# hemi



## jshark (Apr 29, 2008)

had this dodge ram for about two years now only one prob .. i had to replace the pcm .. just wondering if i should expect any more problems besides normal mant. its an 04 ram 5.7 hemi bout 80,000 miles


----------



## Hannibal (Aug 10, 2007)

I have an 04 Ram 1500 w/ the Hemi. It's been an absolute dream. Just over 92K miles on her now.
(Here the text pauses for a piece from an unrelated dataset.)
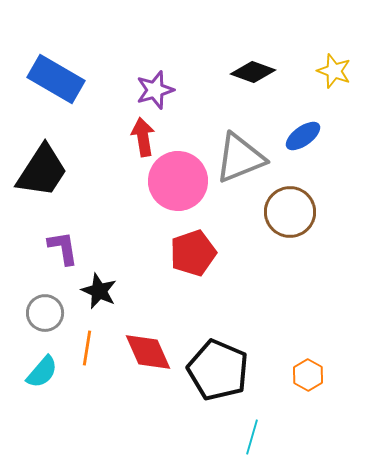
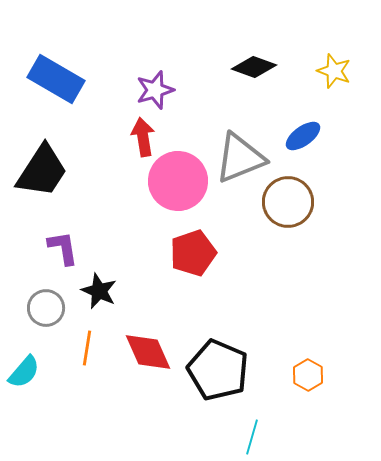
black diamond: moved 1 px right, 5 px up
brown circle: moved 2 px left, 10 px up
gray circle: moved 1 px right, 5 px up
cyan semicircle: moved 18 px left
Only two issues that I've had to date:

1) When on LONG trips (6+ hours), the truck would stutter and want to shut off. It would always be at the end of the trip - when I got off the highway and hit slow local road speeds and stops. Sometimes it would cut off. The engine light would cut on. Upon restarting the truck, it would drive fine. If it acted up on the highway, I could put the truck in neutral and coast - turn the truck on while coasting and then put it back into drive. It solved the problem temporarly.

It only did it on long road trips - never on daily commutes, etc. I finally broke down and had it checked and I needed to replace a by-pass valve ($50 part) that I could easily swap myself. Problem went away completely for about 2 years. On my trip to OBX this past weekend, it did it once on the way down and not at all on the way back. Check engine light came on briefly then cycled through and went off.

2) I've been having a reaccurring problem with my drivers side brake light burning out. The connection between the socket and the bulb keeps rusting out and causing a short each time it rains. I tried drilling a small drainage hold in the lens so water would leave but it hasn't helped. I may just have to pony up the $100 to replace the entire light socket strip. 

All things considered, it's been great. In my book - those are two of the most minor issues. 

**** knock on wodd ****


----------



## dmaaero (Jan 27, 2008)

Yall need to check for broken c-clips in the rearend, its easy when you change the r/e oil just run your finger inside the housing if the clip is broke you"ll find half the clip in the bottom of the housing. It"s a common problem with these trucks, mines broke twice now. Dodge blames it on not changing the r/e oil often enough ! dodge now says the r/e oil should be changed every 15,000 miles!!!!! 15,000 miles on syn gear lube


----------